*Problem*
In the entries below, find every line with "output" and copy it.

--- START ---

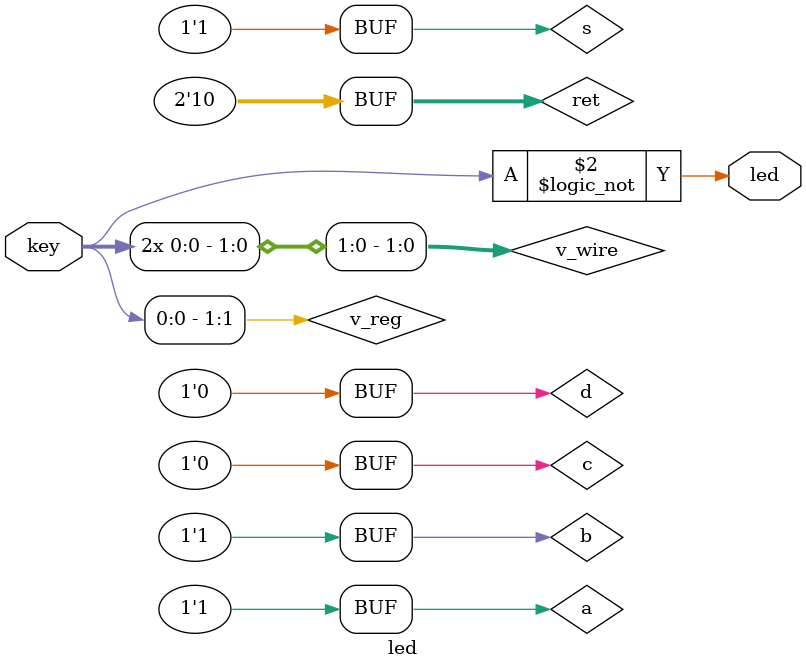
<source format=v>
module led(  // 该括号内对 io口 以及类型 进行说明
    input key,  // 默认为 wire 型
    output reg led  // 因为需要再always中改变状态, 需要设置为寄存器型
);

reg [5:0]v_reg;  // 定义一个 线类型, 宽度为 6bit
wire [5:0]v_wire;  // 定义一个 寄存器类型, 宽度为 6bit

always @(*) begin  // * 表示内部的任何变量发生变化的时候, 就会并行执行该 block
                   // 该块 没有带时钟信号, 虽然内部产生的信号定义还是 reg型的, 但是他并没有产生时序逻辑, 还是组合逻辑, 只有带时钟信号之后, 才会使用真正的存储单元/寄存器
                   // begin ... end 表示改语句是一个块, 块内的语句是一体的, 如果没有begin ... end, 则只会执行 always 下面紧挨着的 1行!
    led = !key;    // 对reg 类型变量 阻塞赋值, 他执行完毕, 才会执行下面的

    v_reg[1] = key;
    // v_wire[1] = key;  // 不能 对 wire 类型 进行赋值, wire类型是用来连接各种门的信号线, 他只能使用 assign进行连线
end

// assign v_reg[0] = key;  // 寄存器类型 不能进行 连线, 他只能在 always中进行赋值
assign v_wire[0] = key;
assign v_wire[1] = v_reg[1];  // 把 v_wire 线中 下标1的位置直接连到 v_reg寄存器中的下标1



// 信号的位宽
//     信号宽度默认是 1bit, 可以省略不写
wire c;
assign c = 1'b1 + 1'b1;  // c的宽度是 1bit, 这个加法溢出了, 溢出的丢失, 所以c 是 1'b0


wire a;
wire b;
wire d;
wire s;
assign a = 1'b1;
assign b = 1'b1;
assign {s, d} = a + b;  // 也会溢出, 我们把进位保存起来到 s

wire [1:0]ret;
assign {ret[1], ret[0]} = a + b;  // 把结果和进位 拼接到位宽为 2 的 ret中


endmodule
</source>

--- END ---
--- START ---

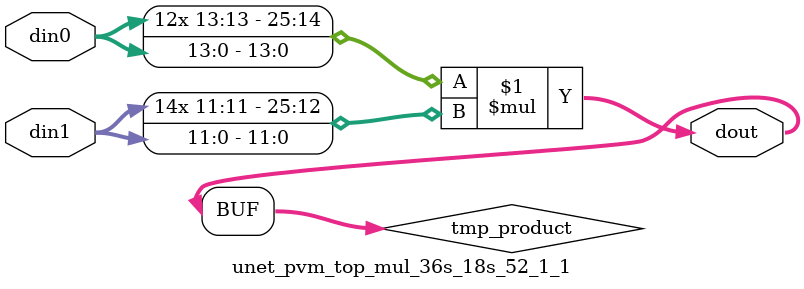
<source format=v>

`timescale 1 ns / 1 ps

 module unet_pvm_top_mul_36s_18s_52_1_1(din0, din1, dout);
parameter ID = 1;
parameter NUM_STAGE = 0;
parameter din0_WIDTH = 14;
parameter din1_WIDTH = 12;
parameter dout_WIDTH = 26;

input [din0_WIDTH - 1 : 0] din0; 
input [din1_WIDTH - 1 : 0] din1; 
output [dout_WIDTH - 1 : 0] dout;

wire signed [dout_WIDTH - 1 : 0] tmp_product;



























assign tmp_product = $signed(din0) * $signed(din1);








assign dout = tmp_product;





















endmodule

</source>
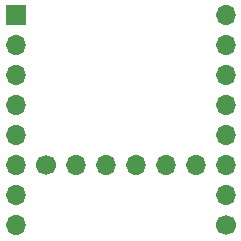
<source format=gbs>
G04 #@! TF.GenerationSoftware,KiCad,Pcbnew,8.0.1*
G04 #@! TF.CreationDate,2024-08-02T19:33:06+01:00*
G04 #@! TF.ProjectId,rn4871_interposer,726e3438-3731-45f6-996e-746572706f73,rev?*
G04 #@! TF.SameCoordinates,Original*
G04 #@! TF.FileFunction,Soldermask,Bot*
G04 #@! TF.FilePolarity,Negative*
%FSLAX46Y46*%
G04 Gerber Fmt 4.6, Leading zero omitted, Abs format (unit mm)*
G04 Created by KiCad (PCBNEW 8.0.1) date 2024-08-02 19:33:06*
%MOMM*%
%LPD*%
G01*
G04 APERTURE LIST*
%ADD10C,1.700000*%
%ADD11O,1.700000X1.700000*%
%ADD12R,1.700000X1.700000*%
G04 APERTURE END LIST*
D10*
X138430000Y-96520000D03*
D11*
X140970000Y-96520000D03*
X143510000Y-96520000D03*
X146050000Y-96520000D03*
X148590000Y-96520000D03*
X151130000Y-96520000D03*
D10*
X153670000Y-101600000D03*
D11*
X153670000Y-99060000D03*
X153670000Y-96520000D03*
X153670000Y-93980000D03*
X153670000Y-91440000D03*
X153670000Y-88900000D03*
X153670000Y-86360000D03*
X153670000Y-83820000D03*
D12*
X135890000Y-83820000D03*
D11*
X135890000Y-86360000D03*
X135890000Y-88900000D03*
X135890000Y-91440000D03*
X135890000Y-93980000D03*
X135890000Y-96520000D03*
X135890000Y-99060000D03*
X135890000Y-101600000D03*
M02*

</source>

--- END ---

*Exercise response*
    output reg led  // 因为需要再always中改变状态, 需要设置为寄存器型
output [dout_WIDTH - 1 : 0] dout;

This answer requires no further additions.